Recorded information -
---

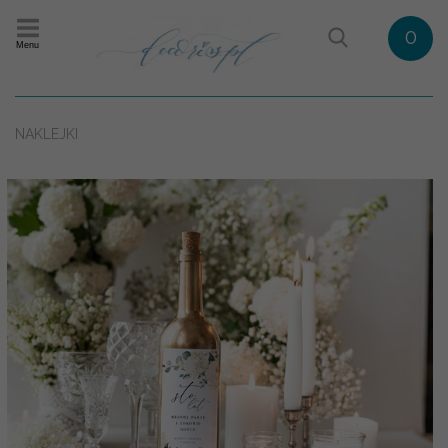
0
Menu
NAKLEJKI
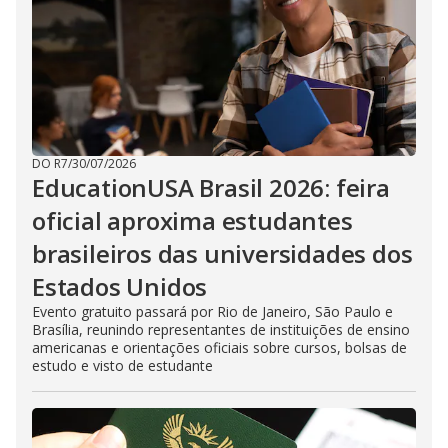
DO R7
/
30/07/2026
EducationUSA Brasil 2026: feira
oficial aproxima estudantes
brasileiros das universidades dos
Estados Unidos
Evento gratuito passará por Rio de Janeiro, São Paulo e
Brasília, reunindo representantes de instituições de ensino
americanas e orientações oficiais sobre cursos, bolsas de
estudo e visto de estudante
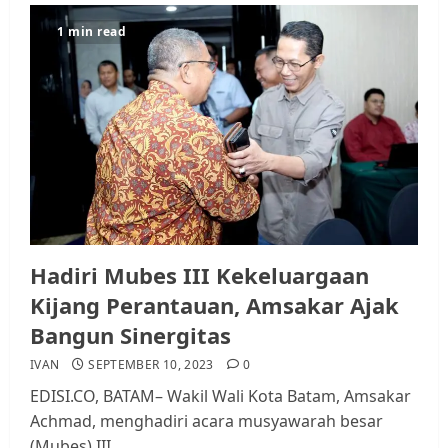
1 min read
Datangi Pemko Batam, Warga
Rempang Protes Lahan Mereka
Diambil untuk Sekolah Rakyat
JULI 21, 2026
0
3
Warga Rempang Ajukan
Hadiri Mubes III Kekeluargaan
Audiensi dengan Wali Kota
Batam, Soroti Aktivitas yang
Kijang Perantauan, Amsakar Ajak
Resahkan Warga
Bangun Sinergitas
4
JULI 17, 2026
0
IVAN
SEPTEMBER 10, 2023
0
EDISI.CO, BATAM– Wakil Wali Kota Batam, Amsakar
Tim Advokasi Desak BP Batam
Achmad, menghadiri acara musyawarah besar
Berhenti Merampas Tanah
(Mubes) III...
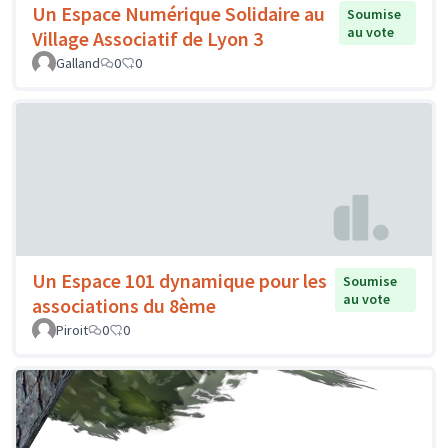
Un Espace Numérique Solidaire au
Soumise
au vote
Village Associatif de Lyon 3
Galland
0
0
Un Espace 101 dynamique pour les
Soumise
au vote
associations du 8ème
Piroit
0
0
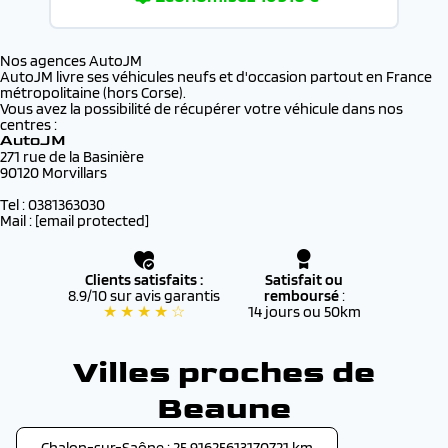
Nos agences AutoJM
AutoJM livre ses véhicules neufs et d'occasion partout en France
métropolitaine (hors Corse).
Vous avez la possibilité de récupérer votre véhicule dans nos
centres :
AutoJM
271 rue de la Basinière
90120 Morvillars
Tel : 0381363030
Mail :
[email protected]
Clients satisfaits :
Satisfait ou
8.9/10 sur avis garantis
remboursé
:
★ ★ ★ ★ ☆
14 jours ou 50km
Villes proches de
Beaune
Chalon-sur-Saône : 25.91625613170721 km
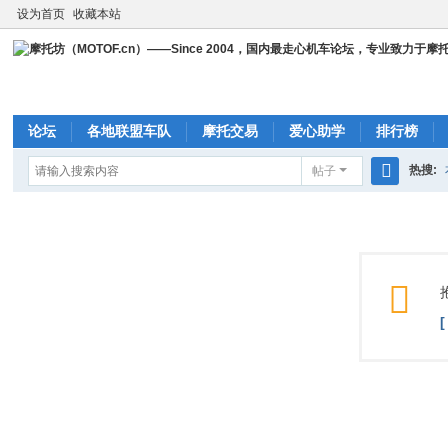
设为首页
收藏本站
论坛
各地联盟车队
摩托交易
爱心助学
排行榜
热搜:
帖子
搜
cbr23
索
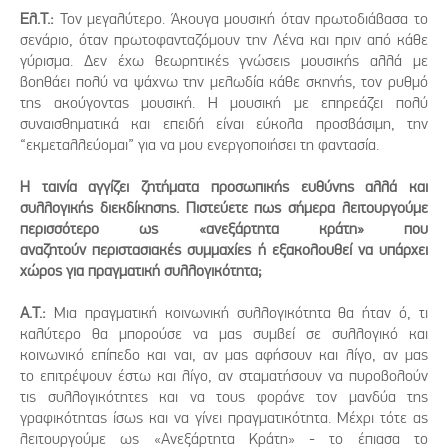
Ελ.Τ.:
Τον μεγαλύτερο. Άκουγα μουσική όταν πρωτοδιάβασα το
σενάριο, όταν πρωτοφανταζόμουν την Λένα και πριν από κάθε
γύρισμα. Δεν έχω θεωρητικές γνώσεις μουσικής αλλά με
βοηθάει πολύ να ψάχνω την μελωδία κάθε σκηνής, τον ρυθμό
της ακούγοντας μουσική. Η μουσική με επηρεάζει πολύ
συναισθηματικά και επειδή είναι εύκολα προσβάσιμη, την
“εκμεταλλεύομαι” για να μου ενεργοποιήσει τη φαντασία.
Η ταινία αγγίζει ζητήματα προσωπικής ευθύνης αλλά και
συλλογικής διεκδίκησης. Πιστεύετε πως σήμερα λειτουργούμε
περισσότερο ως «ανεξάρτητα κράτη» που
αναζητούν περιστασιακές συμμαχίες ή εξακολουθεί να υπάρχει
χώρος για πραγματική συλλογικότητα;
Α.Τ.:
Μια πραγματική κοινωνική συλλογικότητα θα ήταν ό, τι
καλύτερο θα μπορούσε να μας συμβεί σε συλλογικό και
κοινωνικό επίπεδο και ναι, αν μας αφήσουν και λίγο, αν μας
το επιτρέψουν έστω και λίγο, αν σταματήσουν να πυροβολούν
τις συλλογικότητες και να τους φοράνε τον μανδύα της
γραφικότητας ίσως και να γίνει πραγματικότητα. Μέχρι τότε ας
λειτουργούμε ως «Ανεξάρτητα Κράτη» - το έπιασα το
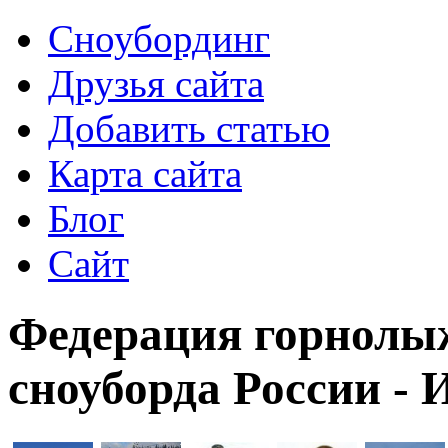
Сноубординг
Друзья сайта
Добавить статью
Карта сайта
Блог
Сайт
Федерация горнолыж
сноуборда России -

---

Please reproduce the material from the line with "Nos agences AutoJM" up to and including the line with "Tel : 0381363030", switching "centres" to "points de retrait" and leaving all else unchanged.

Nos agences AutoJM
AutoJM livre ses véhicules neufs et d'occasion partout en France
métropolitaine (hors Corse).
Vous avez la possibilité de récupérer votre véhicule dans nos
points de retrait :
AutoJM
271 rue de la Basinière
90120 Morvillars
Tel : 0381363030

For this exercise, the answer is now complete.